### Task instructions
Please copy the Ferdinand I text from "Ferdinand I (/ro/;" up to and including "Emperor Alexander II.", swapping "corps general" for "army general".

=== Text excerpt ===

King of Romania from 1914 to 1927

Ferdinand I (/ro/; Ferdinand Viktor Albert Meinrad; 24 August 1865 – 20 July 1927), nicknamed the Unifier (Întregitorul /ro/), was King of Romania from 10 October 1914 until his death in 1927. Ferdinand was the second son of Leopold, Prince of Hohenzollern, and Infanta Antónia of Portugal (the daughter of Queen Maria II of Portugal and Prince Ferdinand of Saxe-Coburg and Gotha-Kohary). His family was part of the Swabian Catholic branch of the Prussian royal House of Hohenzollern.

In 1886, Ferdinand became heir presumptive to the Romanian throne, following the renunciation of his father (in 1880) and older brother. From the moment he settled in Romania, he continued his military career, gaining a series of honorary commands and being promoted to the rank of corps general. He married in 1893 Princess Marie of Edinburgh, granddaughter of both Queen Victoria and Emperor Alexander II.

=== Data provided ===

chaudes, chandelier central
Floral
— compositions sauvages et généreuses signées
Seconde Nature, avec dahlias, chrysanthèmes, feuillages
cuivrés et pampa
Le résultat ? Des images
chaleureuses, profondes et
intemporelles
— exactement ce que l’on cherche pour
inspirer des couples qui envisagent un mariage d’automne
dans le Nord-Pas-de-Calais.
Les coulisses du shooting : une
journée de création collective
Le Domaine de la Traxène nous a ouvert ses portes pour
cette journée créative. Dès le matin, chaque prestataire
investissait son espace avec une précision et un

===

### Response
Ferdinand I (/ro/; Ferdinand Viktor Albert Meinrad; 24 August 1865 – 20 July 1927), nicknamed the Unifier (Întregitorul /ro/), was King of Romania from 10 October 1914 until his death in 1927. Ferdinand was the second son of Leopold, Prince of Hohenzollern, and Infanta Antónia of Portugal (the daughter of Queen Maria II of Portugal and Prince Ferdinand of Saxe-Coburg and Gotha-Kohary). His family was part of the Swabian Catholic branch of the Prussian royal House of Hohenzollern.

In 1886, Ferdinand became heir presumptive to the Romanian throne, following the renunciation of his father (in 1880) and older brother. From the moment he settled in Romania, he continued his military career, gaining a series of honorary commands and being promoted to the rank of army general. He married in 1893 Princess Marie of Edinburgh, granddaughter of both Queen Victoria and Emperor Alexander II.